Friday, February 3, 2012

Random Bible Verse of the Day: Ezekiel 4 (Wacky-ass Shit!)

Brutality is always the best cure
I was somewhat tempted to do an entry on Leviticus 20, where god goes on-and-freakin-on about the various kinky scenarios that would be grounds for killing two lovers.  Reading all the different permutations that are actually forbidden makes you wonder why he didn't go further.  I mean, 11 different possible kinkly relationships is kind of overboard - like he just kind of wanted to write about them for his own horny pleasure - but why not go the full 9?  Seriously, either god doesn't have a very imaginative mind or he just doesn't care about a lot of weird ass shit he failed or neglected to mention.  ...but I digress.
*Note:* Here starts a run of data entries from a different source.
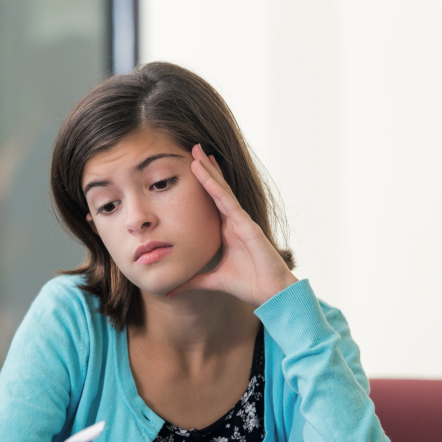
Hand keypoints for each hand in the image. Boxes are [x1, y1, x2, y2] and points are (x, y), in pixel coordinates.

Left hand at [168, 144, 296, 305]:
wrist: (271, 294)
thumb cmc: (248, 285)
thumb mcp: (212, 281)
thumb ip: (193, 282)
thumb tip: (170, 290)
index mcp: (227, 230)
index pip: (211, 201)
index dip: (203, 183)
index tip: (191, 166)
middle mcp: (234, 221)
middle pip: (217, 189)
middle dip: (205, 168)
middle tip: (193, 148)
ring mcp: (241, 221)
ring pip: (221, 190)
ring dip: (209, 171)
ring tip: (197, 152)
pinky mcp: (247, 225)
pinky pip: (228, 203)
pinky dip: (216, 188)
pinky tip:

Instead of talk about sexual transgressions, let's get into some really fucked up shit.  Behold Ezekiel 4:1-15 (this passage is so bizarre and flummoxing, it requires no commentary):
God said, "Mortal man, get a brick, it in front of you, and scratch lines on it to represnt the city of Jerusalem.  Then, to represent a siege, put trenches, earth-works, camps, and battering rams all around it.  Take an iron pan and set it up like a wall between you and the city.  Face the city.  It is under siege, and you are the one besieging it.  This will be a sign to the nation of Israel.
Then lie down on your left side, and I will place on you the guild of the nation of Israel.  For 390 days you will stay there and suffer becuase of their guilt.  I have sentenced you to one day for each year their punishment will last.  When you finish that, turn over on your right side and suffer for the guilt of Judah for forty days - one day for each year of their punishment.
Fix you eyes on the siege of Jerusalem.  Shake your fist at the city and prophesy against it.  I will tie you up so that you cannot turn from one side to the other until the siege is over.
u guyz wanna play war w me? lol we can burn our own feces for food!!1
Now take some wheat, barley, beans, peas, millet, and spelt.  Mix them all together and make bread.  That is what you are to eat during the 390 days you are lying on your left side.  you will be allowed eight ounces of bread a day and it will have to last until the next day.  You will also have a limited amount of water to drink, two cups a day.  You are to build a fire out of dried human excrement, bake bread on the fire, and eat it where everyone can see you.
The Lord said, "This represents the way the Israelites will have to eat food which the Law forbids, when I scatter them to foreign countries.
But I replied, "No, Sogereign Lord!  I have never defiled myself.  From childhood on I have never eaten meat from any animal that died a natural death or was killed by wild animals.  I have never eaten any food considered unlcean."
So God said, "Very well.  I will let you use cow dung instead, and you can bake your bread on that."
TL;DR: God tells this dude to set up a little city, like you would when you were a kid, and play make-believe war with the city...for 390 days laying on his side the whole time!  While he 'plays' he can eat water and bread.  The catch is that the bread has to be cooked on a fire fueled by his own shit. Ya really.  The dude is like "hey god, this sounds lame and I'm a good guy!1!!" So god's all like "lol ok.  you can just use cow shit to cook your bread. kthxbai!"

If there is a god, he is a bizarre, capricious, twisted little fucker.